Según Aristóteles, lo contingente se contrapone a lo necesario. Es lo que puede ser y puede no ser. Parece mentira, pero somos seres contingentes desde el momento en que vamos a morir. Estamos en una situación que nos impele a quedarnos en nuestras casas; ya hemos hablado de que esto no significa lo mismo para todos. No obstante, la experiencia de permanecer confinados y salir para lo esencial nos hace notar lo que normalmente nos pasa desapercibido. Cuando tenemos oportunidad de salir, la belleza está en prácticamente todos los detalles: un gato en una ventana, las jacarandas en flor, el cielo despejado, el color de las flores en el parque… Notemos que esta coyuntura nos obliga a estar apercibidos para recuperar lo que nos hace sentir normales y eso, para algunos privilegiados, no cuesta extra.

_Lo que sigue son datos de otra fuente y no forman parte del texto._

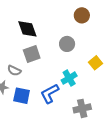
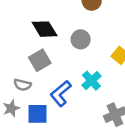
black diamond: (27, 29) -> (45, 29), moved
blue L-shape: (50, 94) -> (61, 93), moved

Más de uno nos hemos sentido lentos e improductivos, a pesar de que tenemos la oportunidad de trabajar a distancia, a nuestro aire y con todas las comodidades que la tecnología nos brinda. El internet funciona, las plataformas funcionan… ¿Qué es lo que no funciona, entonces? Porque hay algo que no está bien. No sé si es el sonido –cada vez más acuciante– de las ambulancias a la distancia o, quizá la desazón de no saber “qué va a pasar”. ¿Cuándo hemos sabido eso, cuándo hemos tenido certezas? Pues nunca. Quienes sean propietarios de bienes inmuebles seguramente tuvieron más de una noche de insomnio en 2017, pensando en la “estabilidad” de su patrimonio. Quienes tenían inversiones y perdieron en una crisis, saben de lo que estoy hablando. Entonces, qué, ¿esta desazón es nueva? Sí, lo es. Es nueva porque es una contingencia, pero es distinta de las anteriores porque, como en las anteriores, no sabemos qué va a pasar con nuestra vida y no sólo con nuestros bienes. Habrá quienes se imaginen muertos mañana. La escucha de las conferencias del Dr. López Gatell, por bien que maneje a la prensa, no es motivadora. Porque lo que las preguntas de la prensa revelan es que no sabemos qué esperar.
Durante diversas pestes, la gente moría en su casa, con el consiguiente contagio de familiares, pero en compañía. Hoy, la capacidad del Estado está en riesgo y, con ella, la nuestra de soportar “lo contingente”. Que la decisión sobre la vida de un ser querido esté en las manos de alguien más y que no se pueda uno despedir, o que no se le consulte a uno sobre los pasos a dar porque existe una guía de bioética para tratamiento de pacientes que ya plantea los que hay que hacer nos enfrenta con el hecho de que somos contingentes.
Esta pandemia nos encara con nuestra propia muerte, es decir, con nuestro carácter prescindible, pero también, con las múltiples situaciones de salida de control que debemos contemplar respecto de nuestros seres queridos. Si bien, nunca hemos sabido qué va a pasar con nosotros, la circunstancia que ahora vivimos nos hace sentir que la guadaña cae cerca.
Al igual que, en tiempos de la peste negra, hay quienes mantienen una posición vitalista y hay quienes ven a la muerte al acecho en cada esquina, en cada estornudo fortuito, en cada ser que se cruza en el camino. Estamos en una encrucijada que nos obliga a confrontarnos con el reconocimiento simbólico de nosotros mismos y de los otros, tanto de los otros otros, como de los otros que amamos. Por eso es tan acuciante la lectura de la guía de bioética. El otro se concibe en múltiples dimensiones: no sólo el que está fuera de nosotros, sino al cual nos acercamos por alguna razón. La guía de bioética, asimismo, implica una sistematización de lo que Paul Ricœur denomina el agape, es decir, el brindarse en el amor a otro (Caminos del reconocimiento, Madrid, Trotta, 2005). No sólo una sistematización, sino una contraposición. ¿Cómo y cuándo puedo decidir por la vida de otro? ¿Qué importancia tiene su edad o sus expectativas de vida-por-completarse? La guía nos dice que, el hecho de ser cabezas de familia –entre otras cosas– no es un factor definitorio para recibir atención médica crítica. ¿Entonces?
Haciendo a un lado cualquier postura filosófica, la guía de bioética es clara y se aprecia como una solución coherente a un problema inminente: somos muchos y somos seres contingentes en una contingencia. Eso implica que hasta el amor hay que sistematizarlo.